> _掲載文_
図1は、本発明に係る詰替え容器の一実施態様を示した模式図である。また図2(1)は、図1のA−A’断面を示した断面模式図である。また(2)は、詰替え容器を構成する積層体の層構成を示した断面模式図である。また(3)は、図1のB−B’断面を示した断面模式図である。
【0028】
本発明に係る詰替え容器1は、図2(2)に示したように、基材11とシーラント層12を少なくとも有する積層体からなる詰替え容器であって、図1、図2(1)に示したように、1枚の積層体を、シーラント層12を内側にして折り曲げて、折り曲げ部6と本体表面積層体2と本体裏面積層体3を形成し、周縁をシールしてなる詰替え容器である。

> _課題 1_
詰替え容器についての掲載文によると、詰替え容器を構成する積層体が少なくとも有するものは何ですか。
> _課題 2_
詰替え容器についての掲載文を、最後の文の後から書き継いでください。
提供データは、掲載文とは別の資料です。

> _提供データ_
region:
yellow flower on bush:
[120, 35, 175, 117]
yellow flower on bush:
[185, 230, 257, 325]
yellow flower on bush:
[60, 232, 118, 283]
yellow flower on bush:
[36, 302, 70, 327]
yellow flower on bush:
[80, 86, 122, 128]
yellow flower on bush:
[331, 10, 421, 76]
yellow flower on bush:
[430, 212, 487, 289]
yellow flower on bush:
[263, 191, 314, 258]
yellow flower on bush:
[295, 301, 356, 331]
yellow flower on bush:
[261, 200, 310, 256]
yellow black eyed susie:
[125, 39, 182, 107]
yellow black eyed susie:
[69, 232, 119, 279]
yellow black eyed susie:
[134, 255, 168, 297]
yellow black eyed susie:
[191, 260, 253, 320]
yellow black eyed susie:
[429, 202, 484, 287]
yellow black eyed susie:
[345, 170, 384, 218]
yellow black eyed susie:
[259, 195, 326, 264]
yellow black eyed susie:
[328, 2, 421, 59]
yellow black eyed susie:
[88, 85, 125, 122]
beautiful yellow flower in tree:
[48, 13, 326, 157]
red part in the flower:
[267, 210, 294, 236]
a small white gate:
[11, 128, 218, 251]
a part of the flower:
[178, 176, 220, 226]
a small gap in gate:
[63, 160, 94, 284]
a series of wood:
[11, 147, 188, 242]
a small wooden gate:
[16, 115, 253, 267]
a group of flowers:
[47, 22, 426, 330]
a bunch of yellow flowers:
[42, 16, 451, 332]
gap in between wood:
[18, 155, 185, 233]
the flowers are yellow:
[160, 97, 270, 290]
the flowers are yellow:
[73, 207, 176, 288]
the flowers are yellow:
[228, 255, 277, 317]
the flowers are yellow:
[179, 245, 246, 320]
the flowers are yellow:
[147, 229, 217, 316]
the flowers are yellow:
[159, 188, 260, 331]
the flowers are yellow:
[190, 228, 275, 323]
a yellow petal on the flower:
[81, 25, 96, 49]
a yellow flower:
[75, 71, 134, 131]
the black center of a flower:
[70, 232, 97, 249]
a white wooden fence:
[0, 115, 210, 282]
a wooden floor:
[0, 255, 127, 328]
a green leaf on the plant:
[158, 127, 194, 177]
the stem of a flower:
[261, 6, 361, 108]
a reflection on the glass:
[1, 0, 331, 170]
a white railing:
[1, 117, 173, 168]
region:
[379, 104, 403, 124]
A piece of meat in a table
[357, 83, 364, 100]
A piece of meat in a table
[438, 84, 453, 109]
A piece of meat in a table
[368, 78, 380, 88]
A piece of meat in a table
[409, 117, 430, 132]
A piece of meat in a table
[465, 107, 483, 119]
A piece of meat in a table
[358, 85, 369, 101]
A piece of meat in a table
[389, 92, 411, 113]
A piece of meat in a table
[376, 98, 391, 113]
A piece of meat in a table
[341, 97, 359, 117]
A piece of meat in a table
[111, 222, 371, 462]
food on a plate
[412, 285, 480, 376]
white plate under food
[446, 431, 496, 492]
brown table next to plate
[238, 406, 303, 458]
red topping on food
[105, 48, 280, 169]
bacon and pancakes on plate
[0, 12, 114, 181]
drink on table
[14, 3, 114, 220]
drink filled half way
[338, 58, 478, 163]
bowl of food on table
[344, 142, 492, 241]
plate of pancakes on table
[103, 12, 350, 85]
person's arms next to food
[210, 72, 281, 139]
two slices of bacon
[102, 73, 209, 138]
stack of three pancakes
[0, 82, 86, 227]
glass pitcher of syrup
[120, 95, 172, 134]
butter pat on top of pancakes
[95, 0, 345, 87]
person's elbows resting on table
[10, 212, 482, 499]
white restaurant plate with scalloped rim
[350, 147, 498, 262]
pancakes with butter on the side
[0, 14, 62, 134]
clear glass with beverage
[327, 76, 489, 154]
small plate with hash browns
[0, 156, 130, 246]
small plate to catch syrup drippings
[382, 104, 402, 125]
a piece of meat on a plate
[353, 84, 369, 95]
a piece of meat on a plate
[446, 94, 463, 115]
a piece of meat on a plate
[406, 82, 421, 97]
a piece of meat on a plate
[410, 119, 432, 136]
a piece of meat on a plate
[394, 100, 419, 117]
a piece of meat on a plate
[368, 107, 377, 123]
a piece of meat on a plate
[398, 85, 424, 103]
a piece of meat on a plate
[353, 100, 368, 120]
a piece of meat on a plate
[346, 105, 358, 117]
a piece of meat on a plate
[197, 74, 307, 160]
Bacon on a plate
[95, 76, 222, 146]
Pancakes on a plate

> _解答 1_
基材11とシーラント層12です。

> _解答 2_
【0029】
折り曲げ部前端6aは、注出ノズルシール部16および抜き加工部シール部19と共に、内容物を注ぎ出すための注出ノズル32を形成しており、注出ノズル32の先端は注出ノズル先端シール部17によってシールされており、開封予定線34に沿って切り離すことにより注出口31を形成するものであり、折り曲げ部後端6bは、折り曲げ部後端6bと、サイドシール部14と、これらのそれぞれに斜めに交わる気室形成シール部7を3辺とする独立気室8を形成したことを特徴とする。
【0030】
本発明に係る詰替え容器1における第一の特徴は、折り曲げ部6を有することである。折り曲げ部6は、1枚の積層体をシーラント層12を内側にして天部で折り曲げて形成したものであり、折り曲げ部6は、折り曲げ部6の下部に設けた注出ノズルシール部16および抜き加工部シール部19と共に、注出口31を形成している。折り曲げ部6における積層体の戻ろうとする弾性の働きにより、注出口31の断面は、常に上部が膨らんだ状態となる。このため、注出口31の断面積を広く確保することが可能となり、一度に大量の内容物を排出することが可能となるばかりでなく、特に注出の最後において、注出口31を形成する積層体同士が付着して注出口が閉塞することがない。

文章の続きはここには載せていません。